Even though its assets are mostly angled towards cargo (including eleven speed loaders, nine fork lifts, 25 super post panamax cranes, four tugs, almost 200 each of tractors and trailers – you get the idea), the port does also play a role in tourism. It often serves as a stopover for cruise liners as they make their way through the Indian Ocean, and as such, the port has plans to develop its own dedicated cruise terminal – a development that would also open up yet further investment opportunities, this time from small to medium businesses who wanted to open facilities or shops in this vacation hub. Already, the port offers some small luxuries for those passing through, including a tennis court and swimming club in its hilltop social venue, a bowling alley and a tasty lunch and dinner menu from the Port’s Oasis Club.
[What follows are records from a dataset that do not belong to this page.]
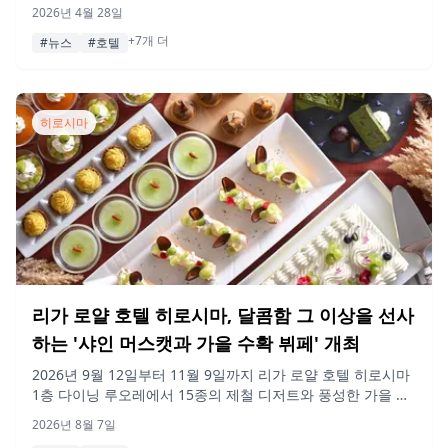
트, 그리고 모든 연령대가 즐길 수 있는 게임이 포함된 '시로카
2026년 4월 28일
네 서머 뷔페 2026 - 여름 축제'를 개최합니다.
+7개 더
#뉴스
#호텔
히로시마
리가 로얄 호텔 히로시마, 달콤함 그 이상을 선사
하는 '샤인 머스캣과 가을 수확 뷔페' 개최
2026년 9월 12일부터 11월 9일까지 리가 로얄 호텔 히로시마
1층 다이닝 루오레에서 15종의 제철 디저트와 풍성한 가을 요
리, 갓 만든 라이브 키친 메뉴를 즐길 수 있는 '샤인 머스캣과
2026년 8월 7일
가을 수확 뷔페'가 열립니다.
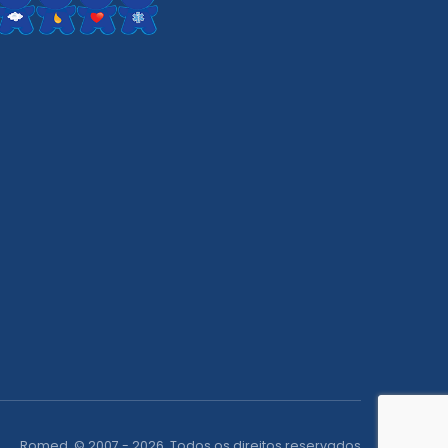
Romed. © 2007 - 2026. Todos os direitos reservados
Of course, tourism slowed to a halt lately, but it is gradually getting back on its feet, and will undoubtedly soon be back to usual levels, if not an even greater surge as people make up for lost time. Either way, one area that never rested was shipping and logistics, and therefore, places like Port Salalah. Whilst it has only been in operation since 1998, it has managed to establish itself as one of the best in the world for crate handling, and is highly competitive and well-developed across the board, with plans to make this even truer in the near future. With a responsible approach to safety and security during this difficult year and a half, and its sights still ever-set on expansion, this Port was able to weather some rough seas and should soon be back to plain sailing.